The latest Tesla Motors decision to build a mass-production car battery plant in Nevada not only means a step further in mass-production of electric cars but also raises broader questions as to the future of cars and electricity. Does this ambitious US$5 billion project pose a milestone in the future of the electric car?
Remember, there are multiple indicators that the hybrids are winning the battle against all-electric personal vehicles. From the bankruptcy of Israeli car battery replacement network business Better Place to the introduction of hybrid engines in Formula One car racing, one can see evidence of the petrol engine lock-in, which makes it extremely difficult to get the car industry, its associated networks, and ultimately the consumers off the current evolution trajectory. By the end of August, although up 35%, still only about 40,000 all-electric cars were sold in 2014, according to the car website Edmunds.com. Electricity generated using petrol power driving inefficiency currently seems an easier, more logical and cheaper solution.
To make the debate more interesting, ethical, climate change-related concerns are no longer the obvious argument for the critics of the oil lock-in and the proponents of bolder policy moves towards all-electric road traffic. With unambitious renewable power targets and even clean energy superpower Germany switching from nuclear to coal power plants, one can easily argue that all-electric cars are in fact coal-powered cars, which makes them even dirtier and less environmentally friendly than petrol cars.

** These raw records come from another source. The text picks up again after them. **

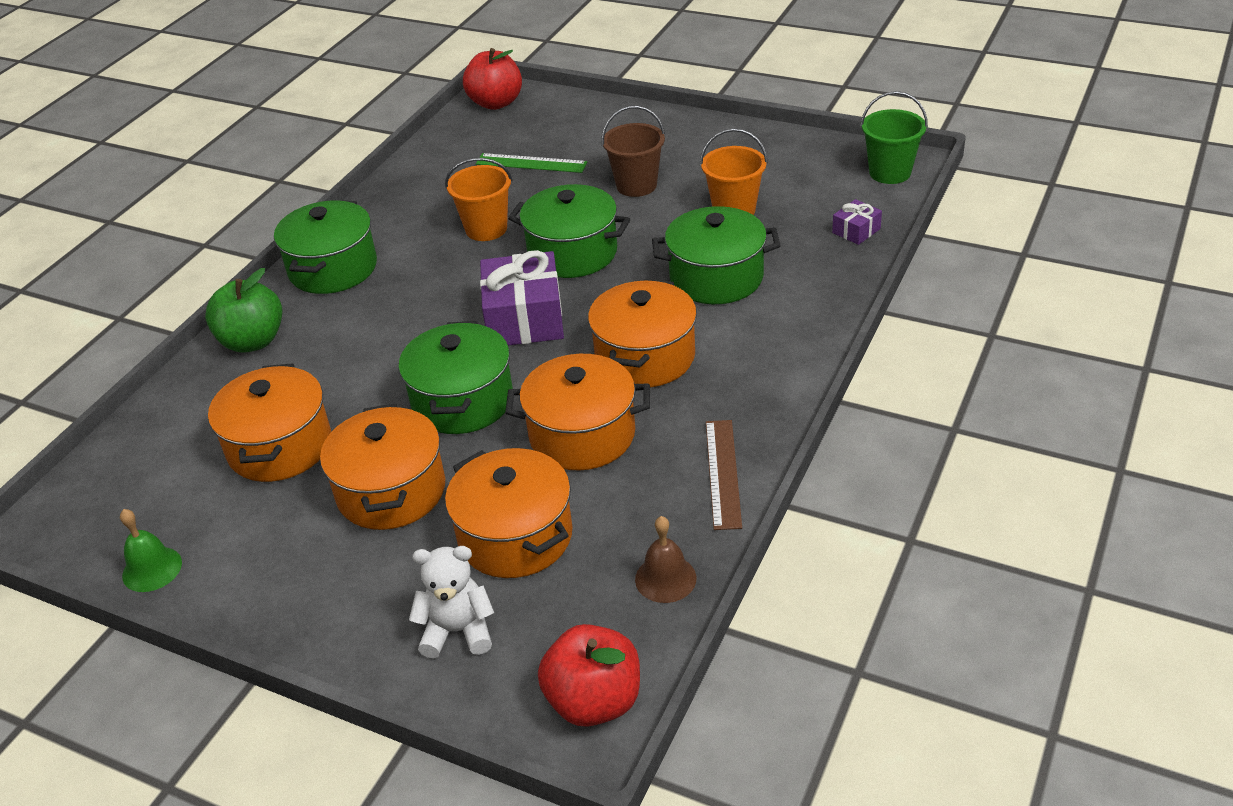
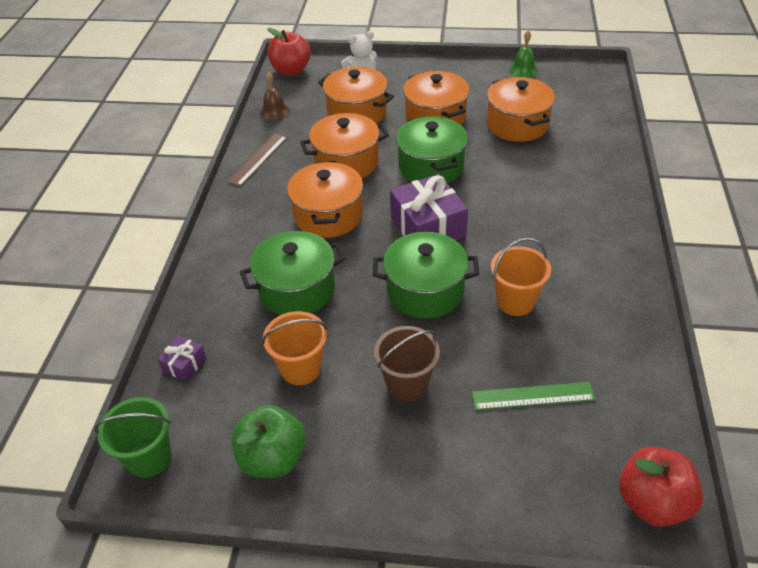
camera: 160 degrees right, 5 degrees up
green apple [205,268,282,353] -> green apple moved to [232,405,306,478]
green pot [274,200,377,294] -> none
brown ruler [706,420,742,530] -> brown ruler turned 45 degrees clockwise [227,134,287,187]

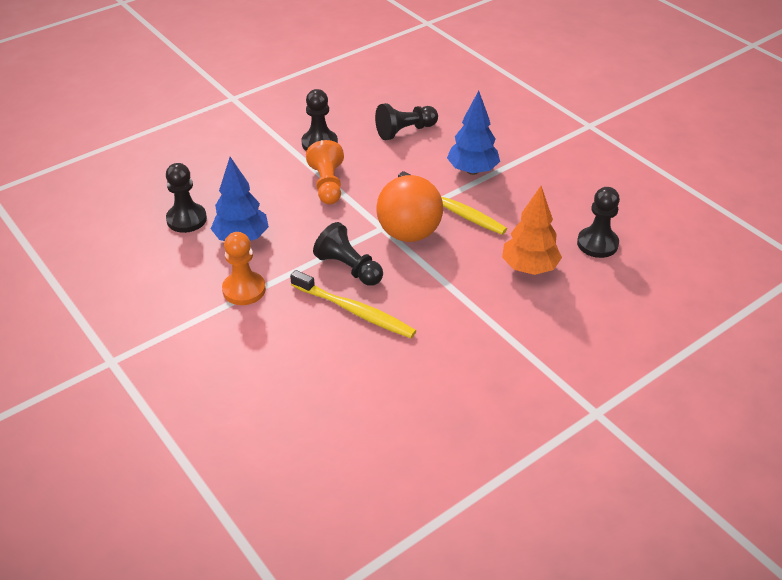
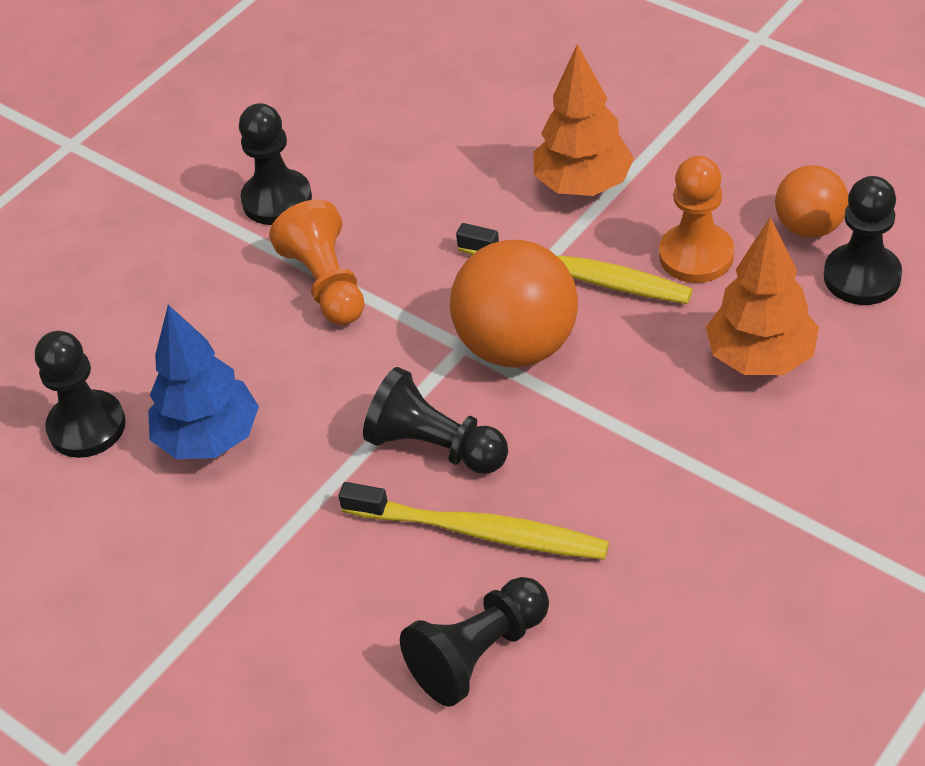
camera: 10 degrees left, 5 degrees up
orange pawn [222,232,266,305] -> orange pawn moved to [659,156,734,283]
black pawn [375,103,438,140] -> black pawn moved to [400,577,549,707]
blue tree [447,91,500,175] -> orange tree [534,44,634,196]
none -> orange ball [775,165,849,238]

In either case, the cars are not as much about the fuel as they are about moving people from place to place. Consumer backing may therefore primarily depend on the easy-to-use factor. Whereas Tesla has all the potential to make all-electric cars sexy, network effects that actually make the lives of electric car owners difficult compared to others (i.e. the hassle with battery charging or replacement) may be more difficult to overcome. Regardless of consumers potentially willing to pay a sustainability premium, mass market will need much stronger incentives than questionable environmental claims.